Wednesday, May 2, 2018

'Free media' week killings - but don't forget crimes against Papuans


"Save Papuan Journalists" - a theme poster from last year's May 3 World Press Freedom Day event in Jakarta, Indonesia.
West Papuan media freedom issues tend to be "lost" in the standard press freedom reports on Indonesia.
Image: David Robie/Pacific Media Centre
By David Robie

MONDAY – just three days before today’s World Press Freedom Day – was the deadliest day for news media in Afghanistan in 17 years. The killing of nine journalists and media workers among 26 people who died in dual suicide bomb attacks in Kabul was the worst day for the press since the fall of the Taliban.
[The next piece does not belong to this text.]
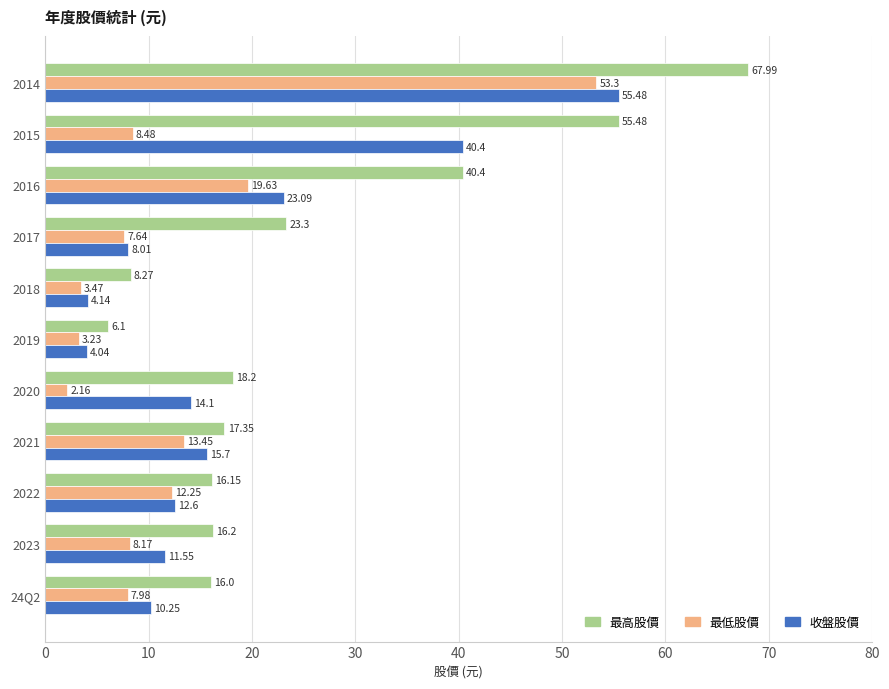

At how many categories does at least one series exceed 36?

3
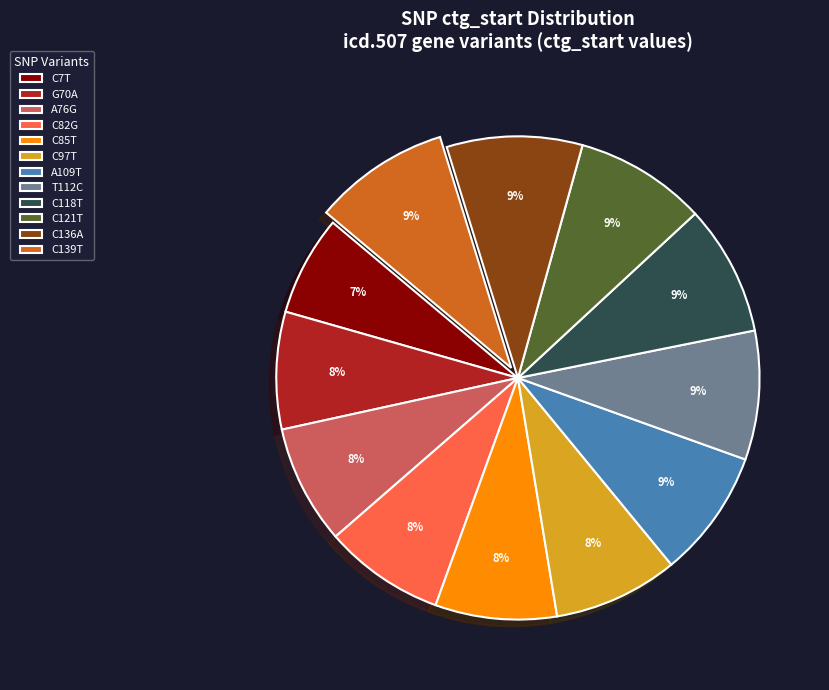

Which has a higher value, A76G or C118T?

C118T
Five other journalists were wounded and a 10th journalist was shot and killed in a separate attack outside the capital.

Among the dead was Agence France-Presse chief photographer Shah Marai who left behind an extraordinary legacy of images.

READ MORE: Hatred of journalism threatens democracies

It was the also the most horrendous day for global media since the Ampatuan massacre on the southern Philippines island of Mindanao on 23 November 2009. A shocking 32 journalists were murdered that day, most of the total death toll of 58 in an ambush on a pre-election cavalcade.

To date nobody has been successfully brought to justice. The scores of private militia “owned” by the Ampatuan family alleged to have carried out the killings have got away with their vile crime almost scot-free.